------ SUPPLIED ENTRIES ------

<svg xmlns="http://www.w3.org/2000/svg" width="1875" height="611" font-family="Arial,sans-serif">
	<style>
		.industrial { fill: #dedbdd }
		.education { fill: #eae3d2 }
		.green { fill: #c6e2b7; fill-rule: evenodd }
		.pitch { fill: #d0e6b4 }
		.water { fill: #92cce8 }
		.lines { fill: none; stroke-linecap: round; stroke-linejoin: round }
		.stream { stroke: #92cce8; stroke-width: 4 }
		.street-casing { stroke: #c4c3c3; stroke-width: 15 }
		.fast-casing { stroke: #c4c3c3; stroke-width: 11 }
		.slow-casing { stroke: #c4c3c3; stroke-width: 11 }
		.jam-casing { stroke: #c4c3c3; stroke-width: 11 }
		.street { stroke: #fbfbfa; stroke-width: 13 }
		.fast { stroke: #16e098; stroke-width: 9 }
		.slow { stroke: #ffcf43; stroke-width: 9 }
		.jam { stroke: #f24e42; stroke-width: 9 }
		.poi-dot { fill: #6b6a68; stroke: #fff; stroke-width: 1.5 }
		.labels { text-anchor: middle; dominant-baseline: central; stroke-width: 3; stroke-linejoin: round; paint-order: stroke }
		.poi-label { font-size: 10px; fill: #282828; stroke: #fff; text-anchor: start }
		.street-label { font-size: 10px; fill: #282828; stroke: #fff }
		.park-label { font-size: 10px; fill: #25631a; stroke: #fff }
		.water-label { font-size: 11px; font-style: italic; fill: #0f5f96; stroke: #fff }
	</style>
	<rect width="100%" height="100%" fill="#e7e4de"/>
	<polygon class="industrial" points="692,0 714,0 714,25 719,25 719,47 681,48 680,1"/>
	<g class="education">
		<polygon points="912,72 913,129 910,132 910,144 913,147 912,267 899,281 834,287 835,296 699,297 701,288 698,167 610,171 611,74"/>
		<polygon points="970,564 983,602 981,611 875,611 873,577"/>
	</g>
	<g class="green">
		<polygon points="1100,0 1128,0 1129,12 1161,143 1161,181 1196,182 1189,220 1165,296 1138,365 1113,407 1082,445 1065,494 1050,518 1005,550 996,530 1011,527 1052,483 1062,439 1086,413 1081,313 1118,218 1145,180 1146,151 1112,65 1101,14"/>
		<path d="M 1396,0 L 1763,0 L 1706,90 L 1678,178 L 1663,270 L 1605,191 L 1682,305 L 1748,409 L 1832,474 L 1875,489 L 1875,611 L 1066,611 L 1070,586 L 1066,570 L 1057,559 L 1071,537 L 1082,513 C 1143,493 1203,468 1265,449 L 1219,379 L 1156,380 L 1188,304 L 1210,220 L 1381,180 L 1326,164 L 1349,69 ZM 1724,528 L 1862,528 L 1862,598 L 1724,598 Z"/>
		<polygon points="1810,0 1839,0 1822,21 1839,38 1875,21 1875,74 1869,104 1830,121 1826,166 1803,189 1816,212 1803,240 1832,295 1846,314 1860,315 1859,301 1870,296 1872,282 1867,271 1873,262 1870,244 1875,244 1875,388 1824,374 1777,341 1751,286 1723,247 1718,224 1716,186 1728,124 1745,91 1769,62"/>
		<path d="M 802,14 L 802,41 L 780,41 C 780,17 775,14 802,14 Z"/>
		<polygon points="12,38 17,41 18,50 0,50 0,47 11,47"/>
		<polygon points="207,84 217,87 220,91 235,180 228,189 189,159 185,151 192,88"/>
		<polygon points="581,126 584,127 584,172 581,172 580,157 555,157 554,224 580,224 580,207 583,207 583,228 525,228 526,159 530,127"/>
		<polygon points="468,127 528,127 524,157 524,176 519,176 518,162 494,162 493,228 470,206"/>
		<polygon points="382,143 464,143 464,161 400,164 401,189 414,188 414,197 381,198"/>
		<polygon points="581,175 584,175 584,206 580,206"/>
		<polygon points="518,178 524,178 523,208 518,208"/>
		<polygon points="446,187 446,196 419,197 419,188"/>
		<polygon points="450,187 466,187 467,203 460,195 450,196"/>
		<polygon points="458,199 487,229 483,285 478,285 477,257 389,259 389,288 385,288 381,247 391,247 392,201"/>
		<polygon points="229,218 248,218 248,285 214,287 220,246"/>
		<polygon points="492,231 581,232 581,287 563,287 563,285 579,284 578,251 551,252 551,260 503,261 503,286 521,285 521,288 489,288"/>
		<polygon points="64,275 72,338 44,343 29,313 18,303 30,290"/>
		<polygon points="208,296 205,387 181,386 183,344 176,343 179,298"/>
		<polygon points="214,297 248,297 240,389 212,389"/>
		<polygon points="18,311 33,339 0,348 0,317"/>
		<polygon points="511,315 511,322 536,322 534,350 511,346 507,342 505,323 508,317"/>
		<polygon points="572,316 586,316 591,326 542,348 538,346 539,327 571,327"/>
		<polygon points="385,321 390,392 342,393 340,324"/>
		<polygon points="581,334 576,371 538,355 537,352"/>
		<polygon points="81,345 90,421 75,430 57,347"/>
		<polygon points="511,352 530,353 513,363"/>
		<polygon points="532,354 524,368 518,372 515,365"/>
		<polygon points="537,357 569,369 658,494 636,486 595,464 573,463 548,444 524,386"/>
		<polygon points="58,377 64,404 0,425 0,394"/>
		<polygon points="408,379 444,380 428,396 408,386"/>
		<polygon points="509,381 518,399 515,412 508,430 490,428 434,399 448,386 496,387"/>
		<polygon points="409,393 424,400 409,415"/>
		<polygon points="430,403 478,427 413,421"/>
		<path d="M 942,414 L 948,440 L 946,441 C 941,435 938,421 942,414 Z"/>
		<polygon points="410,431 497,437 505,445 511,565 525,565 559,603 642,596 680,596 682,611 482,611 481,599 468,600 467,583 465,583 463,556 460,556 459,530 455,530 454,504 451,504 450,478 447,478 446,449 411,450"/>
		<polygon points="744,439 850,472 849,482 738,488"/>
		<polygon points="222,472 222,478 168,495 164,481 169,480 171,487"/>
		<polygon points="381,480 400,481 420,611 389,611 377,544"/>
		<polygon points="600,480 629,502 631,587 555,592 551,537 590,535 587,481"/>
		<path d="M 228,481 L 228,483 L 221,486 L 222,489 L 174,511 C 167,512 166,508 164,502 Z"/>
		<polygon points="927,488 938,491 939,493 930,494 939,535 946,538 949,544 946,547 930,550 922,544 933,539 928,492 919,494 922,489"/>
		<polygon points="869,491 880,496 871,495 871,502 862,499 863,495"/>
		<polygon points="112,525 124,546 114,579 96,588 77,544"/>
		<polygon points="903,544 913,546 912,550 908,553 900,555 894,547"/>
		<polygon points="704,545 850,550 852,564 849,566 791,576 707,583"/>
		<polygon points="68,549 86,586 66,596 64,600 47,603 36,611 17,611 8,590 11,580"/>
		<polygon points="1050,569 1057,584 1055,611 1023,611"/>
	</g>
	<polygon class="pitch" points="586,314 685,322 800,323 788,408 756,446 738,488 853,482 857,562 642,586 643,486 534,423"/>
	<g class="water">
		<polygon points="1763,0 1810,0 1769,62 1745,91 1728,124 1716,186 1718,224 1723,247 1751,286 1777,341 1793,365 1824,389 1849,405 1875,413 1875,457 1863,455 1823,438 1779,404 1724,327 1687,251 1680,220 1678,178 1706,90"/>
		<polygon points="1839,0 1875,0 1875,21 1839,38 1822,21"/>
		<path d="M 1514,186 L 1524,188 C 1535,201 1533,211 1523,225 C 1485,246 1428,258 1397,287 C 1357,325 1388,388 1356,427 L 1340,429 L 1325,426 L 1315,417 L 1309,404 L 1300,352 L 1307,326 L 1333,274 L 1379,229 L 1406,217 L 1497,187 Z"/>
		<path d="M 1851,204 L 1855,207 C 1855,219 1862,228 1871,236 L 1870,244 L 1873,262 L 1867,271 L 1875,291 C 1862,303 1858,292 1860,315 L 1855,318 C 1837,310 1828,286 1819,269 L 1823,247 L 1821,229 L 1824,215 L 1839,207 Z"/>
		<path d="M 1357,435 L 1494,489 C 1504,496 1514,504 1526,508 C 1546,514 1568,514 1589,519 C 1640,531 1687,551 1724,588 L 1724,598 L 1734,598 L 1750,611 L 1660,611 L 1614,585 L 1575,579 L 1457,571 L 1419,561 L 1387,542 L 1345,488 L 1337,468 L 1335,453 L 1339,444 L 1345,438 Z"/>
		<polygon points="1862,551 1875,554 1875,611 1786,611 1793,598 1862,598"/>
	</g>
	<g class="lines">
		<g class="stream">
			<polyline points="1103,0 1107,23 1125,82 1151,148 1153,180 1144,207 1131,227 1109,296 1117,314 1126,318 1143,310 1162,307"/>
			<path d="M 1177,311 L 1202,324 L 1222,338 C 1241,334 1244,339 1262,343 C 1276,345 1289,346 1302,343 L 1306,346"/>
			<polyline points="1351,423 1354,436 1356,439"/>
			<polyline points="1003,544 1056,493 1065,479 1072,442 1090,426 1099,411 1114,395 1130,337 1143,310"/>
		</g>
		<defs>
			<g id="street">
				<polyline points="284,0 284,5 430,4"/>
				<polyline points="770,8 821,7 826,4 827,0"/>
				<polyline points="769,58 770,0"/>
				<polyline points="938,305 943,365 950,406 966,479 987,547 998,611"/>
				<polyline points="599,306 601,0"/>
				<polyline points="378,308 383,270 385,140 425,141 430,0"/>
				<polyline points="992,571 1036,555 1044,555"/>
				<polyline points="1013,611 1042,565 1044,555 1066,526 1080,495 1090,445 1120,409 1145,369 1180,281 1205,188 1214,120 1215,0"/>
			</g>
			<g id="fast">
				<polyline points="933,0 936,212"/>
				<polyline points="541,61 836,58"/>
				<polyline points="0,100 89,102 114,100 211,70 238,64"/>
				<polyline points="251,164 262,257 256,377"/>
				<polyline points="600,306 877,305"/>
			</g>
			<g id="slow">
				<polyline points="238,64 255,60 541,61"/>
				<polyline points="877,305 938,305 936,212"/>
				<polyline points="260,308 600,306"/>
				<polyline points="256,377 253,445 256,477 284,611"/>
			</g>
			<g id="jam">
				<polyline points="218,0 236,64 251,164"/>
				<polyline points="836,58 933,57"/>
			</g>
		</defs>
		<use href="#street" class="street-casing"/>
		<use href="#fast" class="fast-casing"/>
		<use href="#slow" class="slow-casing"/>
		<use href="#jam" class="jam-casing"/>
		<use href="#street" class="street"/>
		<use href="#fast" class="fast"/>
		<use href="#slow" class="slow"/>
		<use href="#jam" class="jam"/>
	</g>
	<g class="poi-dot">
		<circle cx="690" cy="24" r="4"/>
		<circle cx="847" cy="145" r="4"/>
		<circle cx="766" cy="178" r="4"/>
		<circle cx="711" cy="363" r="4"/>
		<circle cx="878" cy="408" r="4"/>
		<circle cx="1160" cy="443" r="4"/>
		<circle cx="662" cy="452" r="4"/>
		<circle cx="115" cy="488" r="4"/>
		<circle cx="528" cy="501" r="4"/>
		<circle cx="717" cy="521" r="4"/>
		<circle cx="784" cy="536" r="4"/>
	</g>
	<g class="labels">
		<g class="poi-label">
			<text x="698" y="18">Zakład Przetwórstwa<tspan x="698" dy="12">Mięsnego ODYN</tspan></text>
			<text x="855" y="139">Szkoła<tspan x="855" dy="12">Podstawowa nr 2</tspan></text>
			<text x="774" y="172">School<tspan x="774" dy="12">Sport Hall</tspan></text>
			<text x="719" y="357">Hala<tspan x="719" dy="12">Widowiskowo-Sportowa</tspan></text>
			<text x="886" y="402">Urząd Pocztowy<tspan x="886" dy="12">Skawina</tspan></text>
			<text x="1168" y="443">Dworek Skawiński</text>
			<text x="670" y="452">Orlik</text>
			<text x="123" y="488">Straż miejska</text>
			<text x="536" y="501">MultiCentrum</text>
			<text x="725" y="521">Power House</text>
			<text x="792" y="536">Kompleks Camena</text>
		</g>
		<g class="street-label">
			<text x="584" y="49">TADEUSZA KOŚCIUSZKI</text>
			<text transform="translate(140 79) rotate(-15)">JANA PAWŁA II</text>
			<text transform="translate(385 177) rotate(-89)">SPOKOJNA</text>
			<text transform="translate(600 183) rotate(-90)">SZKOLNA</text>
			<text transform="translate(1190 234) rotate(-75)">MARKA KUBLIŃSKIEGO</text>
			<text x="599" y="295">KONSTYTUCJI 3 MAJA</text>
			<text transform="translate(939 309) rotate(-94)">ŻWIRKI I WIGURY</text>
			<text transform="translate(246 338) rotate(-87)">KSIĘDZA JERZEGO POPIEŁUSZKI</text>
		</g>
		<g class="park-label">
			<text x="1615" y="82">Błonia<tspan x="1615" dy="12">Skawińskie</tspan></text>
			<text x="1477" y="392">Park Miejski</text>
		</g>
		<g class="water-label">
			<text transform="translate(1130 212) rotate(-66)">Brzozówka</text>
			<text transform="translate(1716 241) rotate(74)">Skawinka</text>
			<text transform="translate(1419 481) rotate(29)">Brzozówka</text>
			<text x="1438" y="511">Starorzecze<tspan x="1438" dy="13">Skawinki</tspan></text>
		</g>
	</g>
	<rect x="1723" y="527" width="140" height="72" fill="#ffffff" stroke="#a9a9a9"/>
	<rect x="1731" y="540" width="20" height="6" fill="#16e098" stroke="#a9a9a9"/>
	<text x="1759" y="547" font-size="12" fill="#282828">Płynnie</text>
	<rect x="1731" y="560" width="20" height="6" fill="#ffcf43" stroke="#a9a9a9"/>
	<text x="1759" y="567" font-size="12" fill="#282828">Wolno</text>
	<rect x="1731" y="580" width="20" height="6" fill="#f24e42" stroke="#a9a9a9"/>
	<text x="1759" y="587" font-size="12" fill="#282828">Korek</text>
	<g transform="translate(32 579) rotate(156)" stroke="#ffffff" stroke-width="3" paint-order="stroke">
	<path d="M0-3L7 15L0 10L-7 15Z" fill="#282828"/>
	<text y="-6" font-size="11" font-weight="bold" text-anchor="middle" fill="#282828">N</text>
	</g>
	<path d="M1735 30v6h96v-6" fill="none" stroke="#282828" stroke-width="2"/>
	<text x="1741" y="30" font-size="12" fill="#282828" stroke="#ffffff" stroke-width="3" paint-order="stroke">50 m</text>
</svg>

------

**EXERCISE REQUIREMENTS:** Of all the lines in the data above, show only those that hold the word "linejoin".

**ANSWER TO THIS EXERCISE:**
		.lines { fill: none; stroke-linecap: round; stroke-linejoin: round }
		.labels { text-anchor: middle; dominant-baseline: central; stroke-width: 3; stroke-linejoin: round; paint-order: stroke }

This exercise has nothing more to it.